• EXERCISE GOAL:
Retype each record below word for word. Leave the pictures out.

• EXERCISE MATERIALS:

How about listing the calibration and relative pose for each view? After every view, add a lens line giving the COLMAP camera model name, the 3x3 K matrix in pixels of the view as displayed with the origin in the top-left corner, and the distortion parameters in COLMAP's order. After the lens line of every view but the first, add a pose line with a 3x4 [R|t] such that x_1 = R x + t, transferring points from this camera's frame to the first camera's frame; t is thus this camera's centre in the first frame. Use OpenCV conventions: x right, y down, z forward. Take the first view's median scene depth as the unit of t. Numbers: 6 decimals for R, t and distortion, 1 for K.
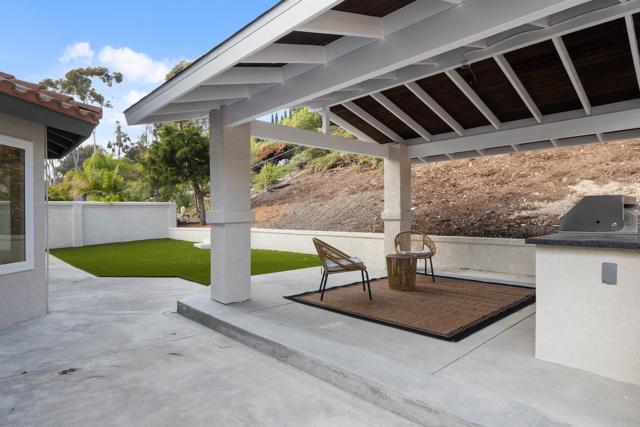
lens RADIAL K [[364.1, 0, 318.0], [0, 364.1, 214.7], [0, 0, 1]] dist [-0.007342, -0.002257]
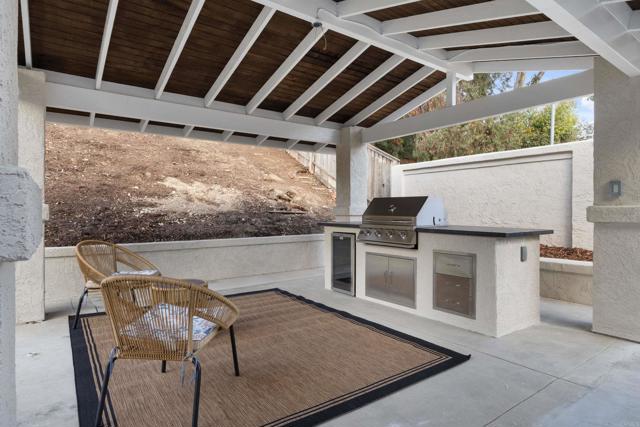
lens RADIAL K [[364.1, 0, 318.5], [0, 364.1, 211.8], [0, 0, 1]] dist [-0.007342, -0.002257]
pose [[0.130106, -0.001600, 0.991499, -0.475847], [0.000491, 0.999999, 0.001549, -0.003494], [-0.991500, 0.000286, 0.130107, 1.095419]]
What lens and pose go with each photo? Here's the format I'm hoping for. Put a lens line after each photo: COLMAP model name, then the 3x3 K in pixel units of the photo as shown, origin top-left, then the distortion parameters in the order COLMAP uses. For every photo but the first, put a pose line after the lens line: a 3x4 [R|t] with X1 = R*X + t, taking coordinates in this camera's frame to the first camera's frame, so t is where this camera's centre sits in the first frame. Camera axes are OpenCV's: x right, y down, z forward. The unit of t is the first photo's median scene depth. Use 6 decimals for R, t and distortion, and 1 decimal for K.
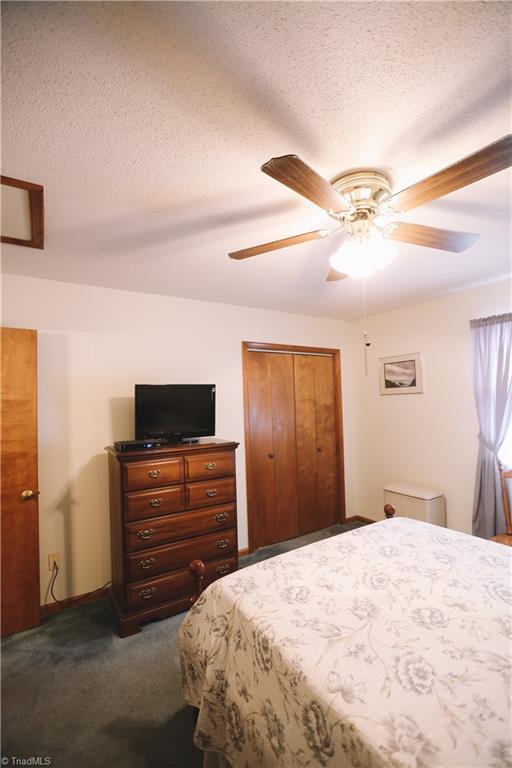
lens RADIAL K [[350.8, 0, 253.6], [0, 350.8, 384.0], [0, 0, 1]] dist [-0.033742, 0.007129]
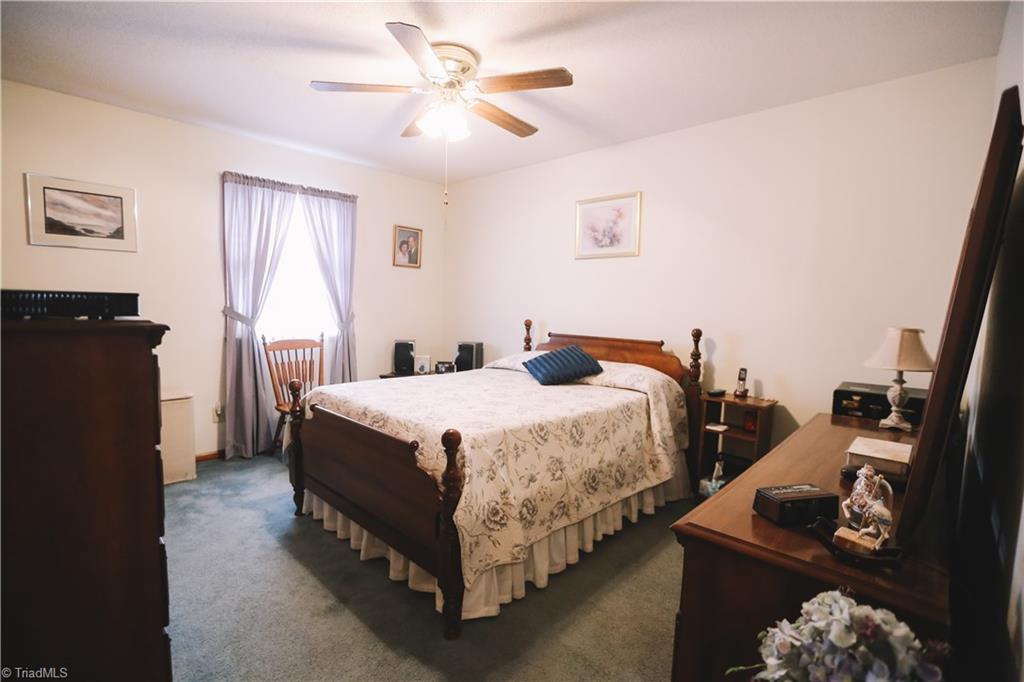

• REPLY:
How about listing the calibration and relative pose for each view? After every view, add a lens line giving the COLMAP camera model name, the 3x3 K matrix in pixels of the view as displayed with the origin in the top-left corner, and the distortion parameters in COLMAP's order. After the lens line of every view but the first, add a pose line with a 3x4 [R|t] such that x_1 = R x + t, transferring points from this camera's frame to the first camera's frame; t is thus this camera's centre in the first frame. Use OpenCV conventions: x right, y down, z forward. Take the first view's median scene depth as the unit of t. Numbers: 6 decimals for R, t and distortion, 1 for K.
lens RADIAL K [[364.1, 0, 318.0], [0, 364.1, 214.7], [0, 0, 1]] dist [-0.007342, -0.002257]
lens RADIAL K [[364.1, 0, 318.5], [0, 364.1, 211.8], [0, 0, 1]] dist [-0.007342, -0.002257]
pose [[0.130106, -0.001600, 0.991499, -0.475847], [0.000491, 0.999999, 0.001549, -0.003494], [-0.991500, 0.000286, 0.130107, 1.095419]]
What lens and pose go with each photo? Here's the format I'm hoping for. Put a lens line after each photo: COLMAP model name, then the 3x3 K in pixel units of the photo as shown, origin top-left, then the distortion parameters in the order COLMAP uses. For every photo but the first, put a pose line after the lens line: a 3x4 [R|t] with X1 = R*X + t, taking coordinates in this camera's frame to the first camera's frame, so t is where this camera's centre sits in the first frame. Camera axes are OpenCV's: x right, y down, z forward. The unit of t is the first photo's median scene depth. Use 6 decimals for R, t and distortion, and 1 decimal for K.
lens RADIAL K [[350.8, 0, 253.6], [0, 350.8, 384.0], [0, 0, 1]] dist [-0.033742, 0.007129]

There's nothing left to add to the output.